Сергей Аракелянц, втихаря кропавший стишки, отказался участвовать в «Зеркале» – и сам сделался мишенью:

Самолюбивые поэты

Поэмы пишут и сонеты...

Но наши не хотят поэты

Глаголом жечь сердца людей —

Страшатся классной стенгазеты

И не хотят работать в ней...

Успех, как говорится, превзошел все ожидания.

Мы еще только несли, чтобы повесить, скатанную трубкой газету, а вокруг уже заварилась толчея. Мы еще не успели приколотить ее к стене, а вокруг уже стоял хохот. Начался урок, но никто не спешил за парту: все сбились в кучу, повисли друг у друга на плечах... На переменах к нам бегали из соседних классов и тоже читали, смеялись, комментировали... Одно жаль: ребята не очень-то были склонны вникать в пространную статью на две колонки: «На Генеральной Ассамблее ООН», но что поделаешь... Мы решили, что к серьезной международной проблематике «Зеркало» должно приучать постепенно.

Назавтра был урок Афанасия Андреевича.

Когда он вошел в класс – крупного роста, тяжеловесный, с круглой, коротко постриженной головой – он находился примерно в таком состоянии, в котором хорошо разогретый металл начинает светиться.

– Что это? – сказал он, подойдя к столу и вынув из карманного футляра очки.

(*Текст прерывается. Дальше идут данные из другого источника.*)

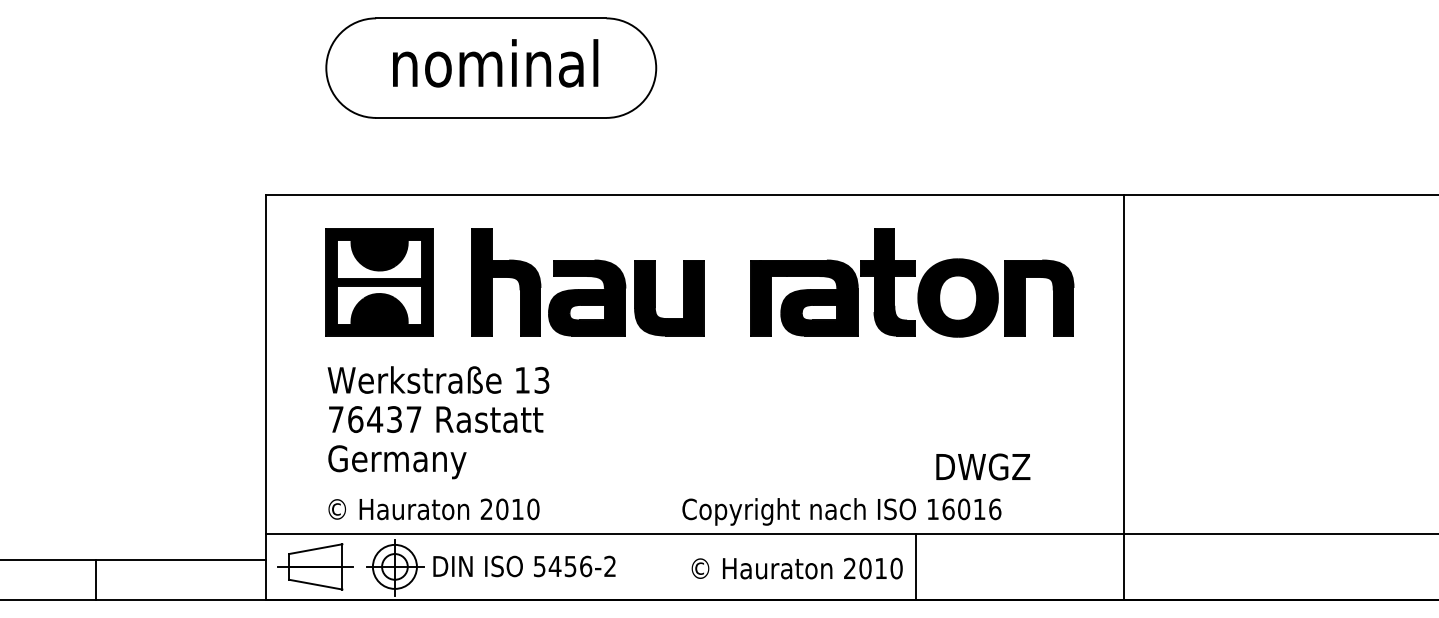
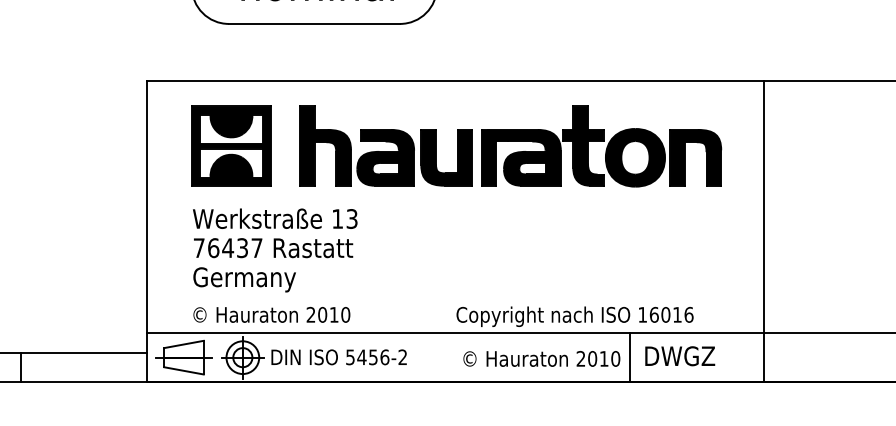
part: (912, 282) -> (601, 146), moved
line: (1123, 396) -> (763, 231), moved
text: (983, 466) -> (680, 355), moved

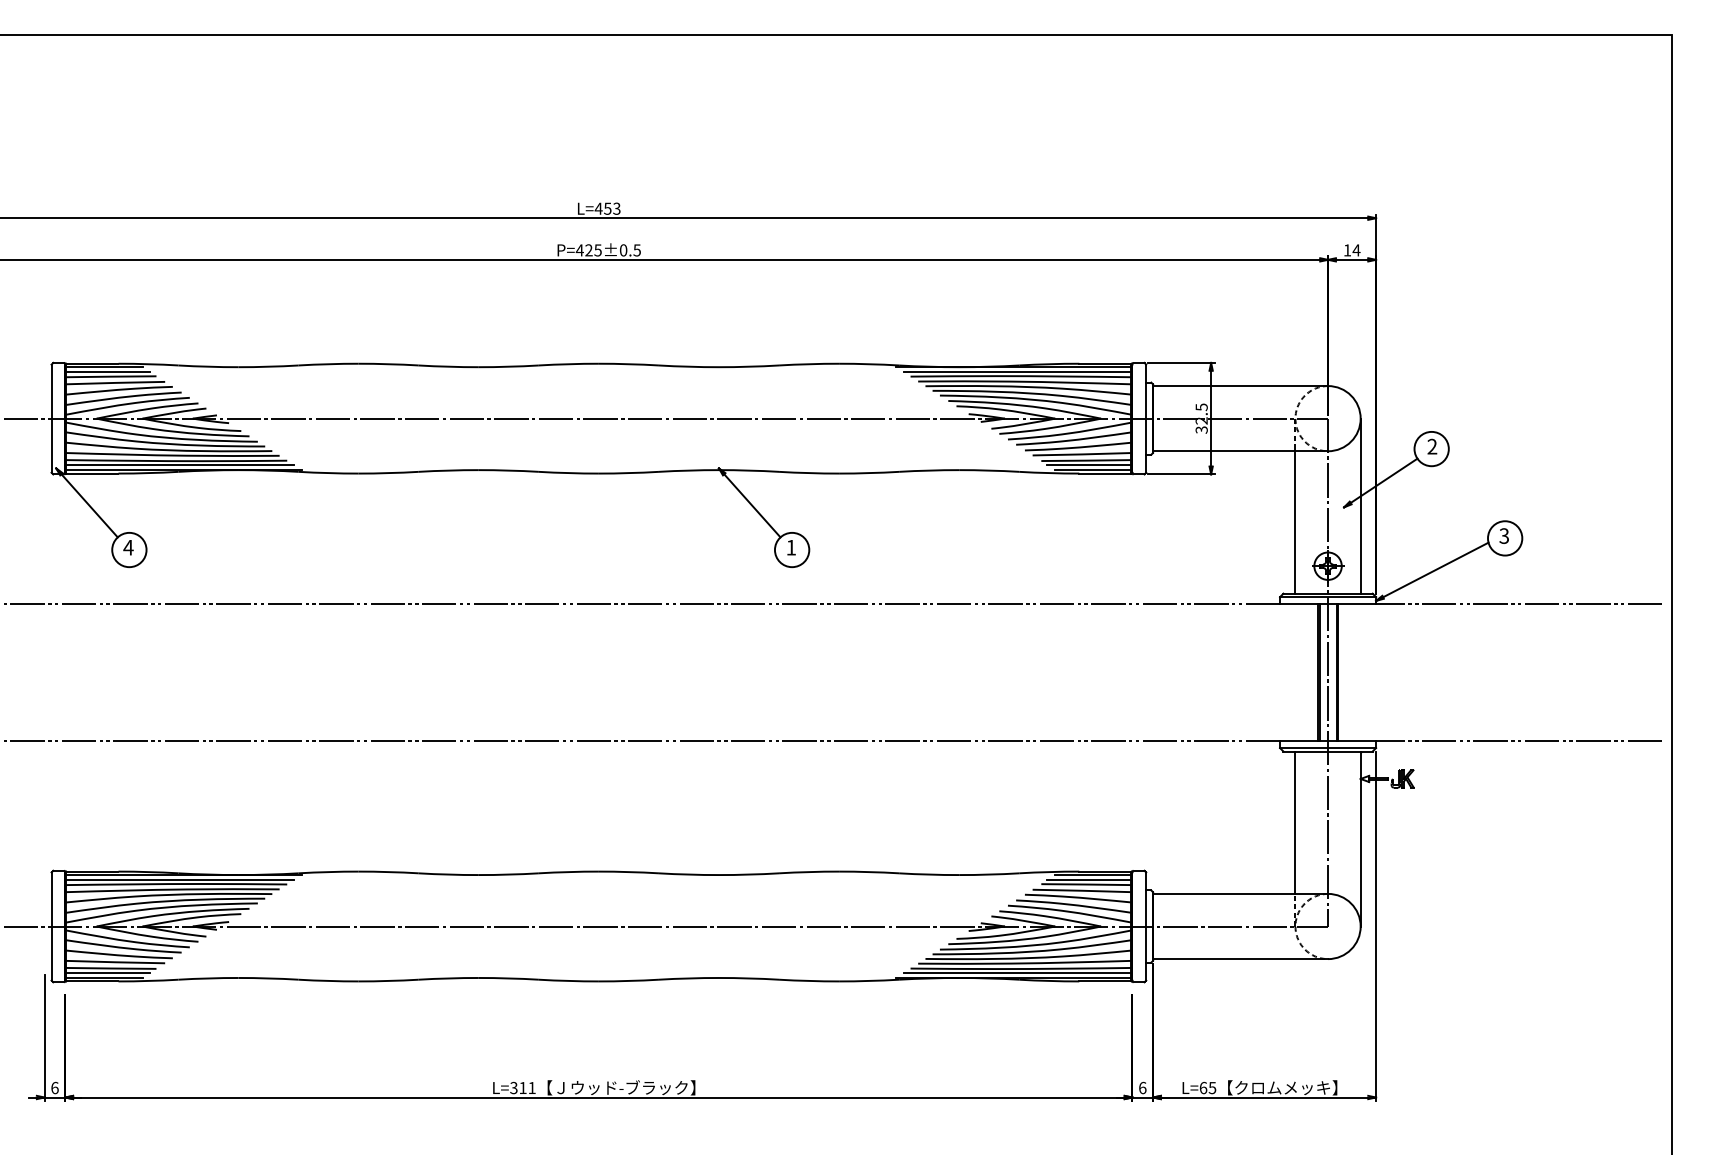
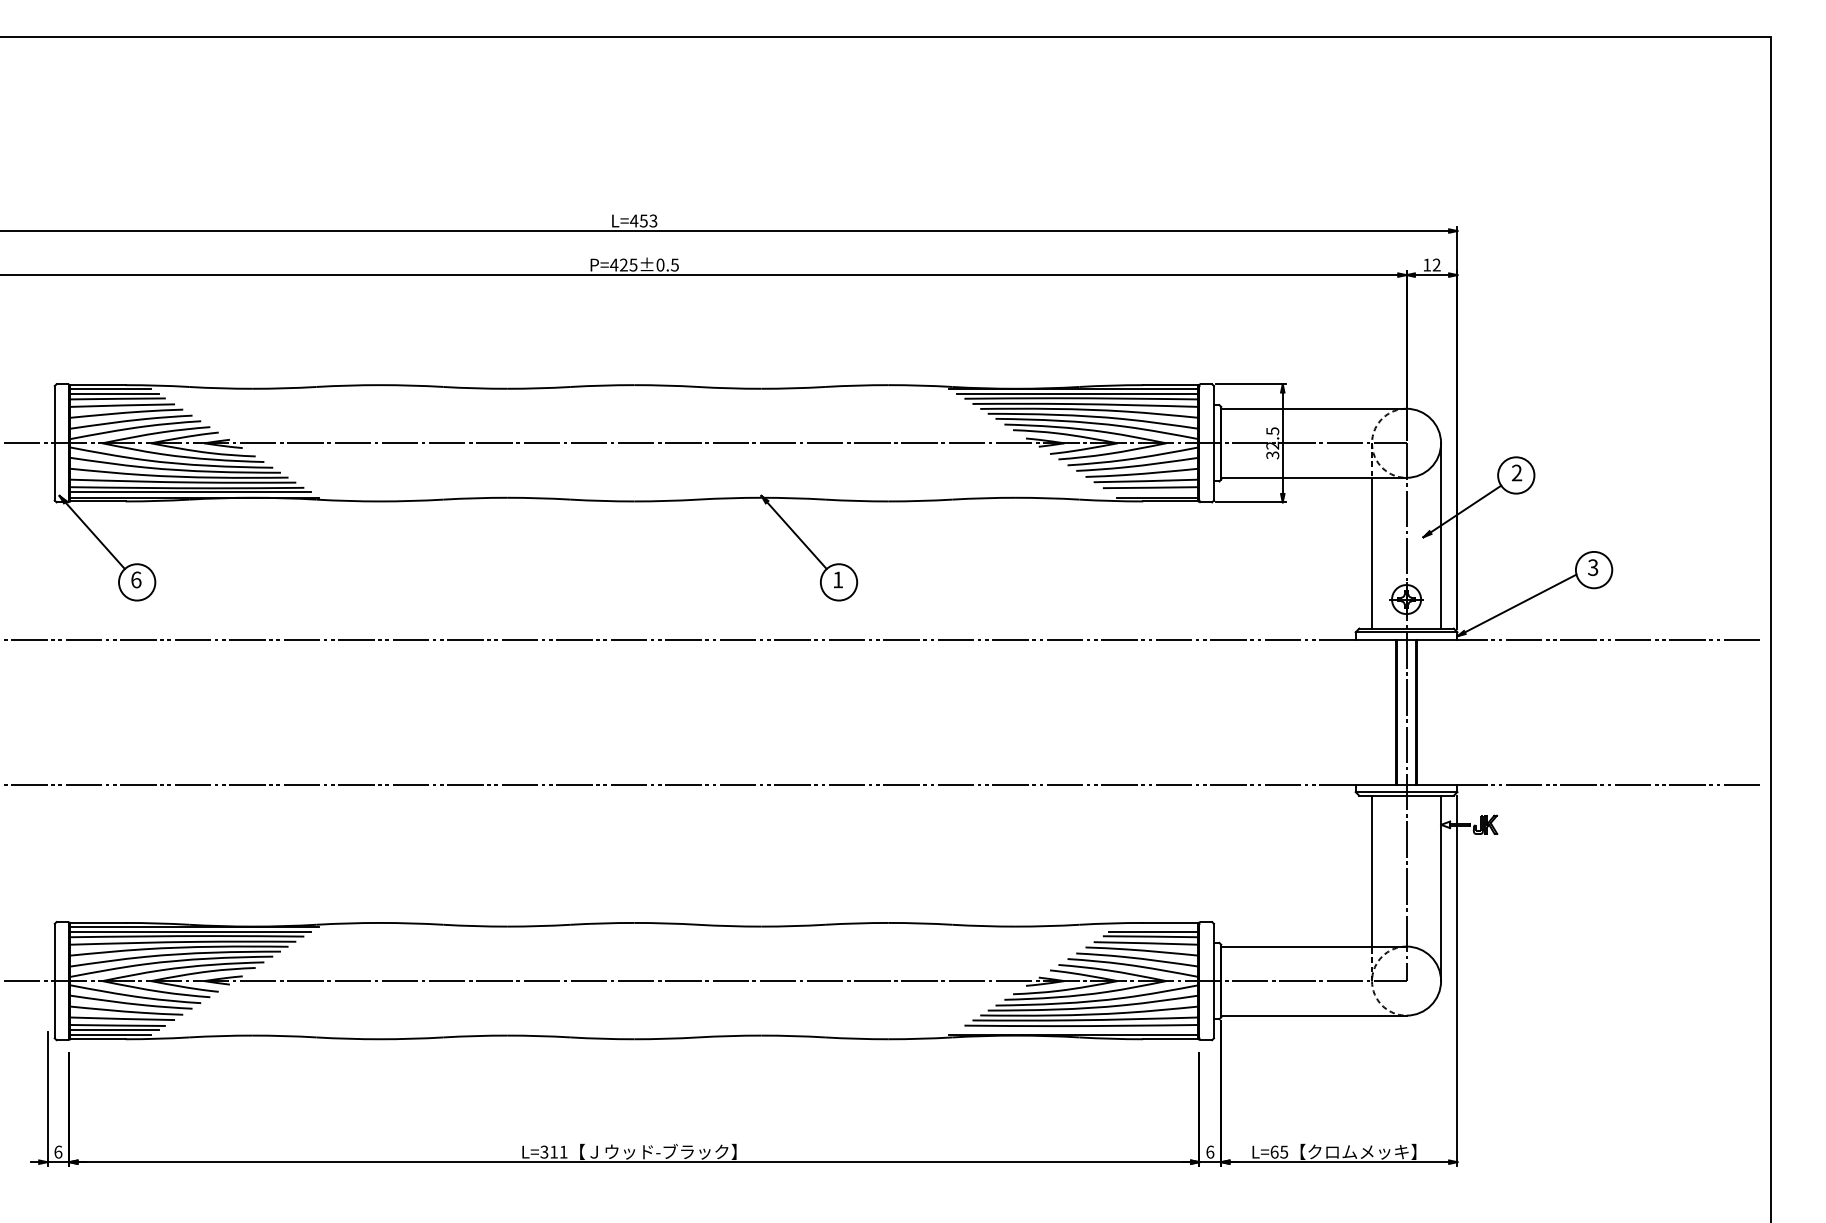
text: (1356, 249) -> (1436, 264), 14 -> 12
line: (1090, 465) -> (1154, 492), removed
text: (127, 547) -> (135, 579), 4 -> 6
line: (1093, 874) -> (1158, 926), removed
line: (1018, 973) -> (1078, 1030), removed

Взгляд его прищуренных глаз был направлен в сторону «Зеркала».

Все молчали.

– Кто это сделал?– спросил Афанасий Андреевич.

Поднялась добрая половина класса. Потом весь класс.

Даже те, кому больше остальных доставалось в газете. Но Афанасий Андреевич безошибочно выбрал нас троих.

– Вы,– сказал он и посмотрел на меня (он всегда обращался к нам только на «вы»),– вы, – он посмотрел на Володю Шмидта, – и вы, – глаза его уперлись в Мишку Воловика, – после уроков пройдите в учительскую... Вместе с этим... – Он кивнул на «Зеркало».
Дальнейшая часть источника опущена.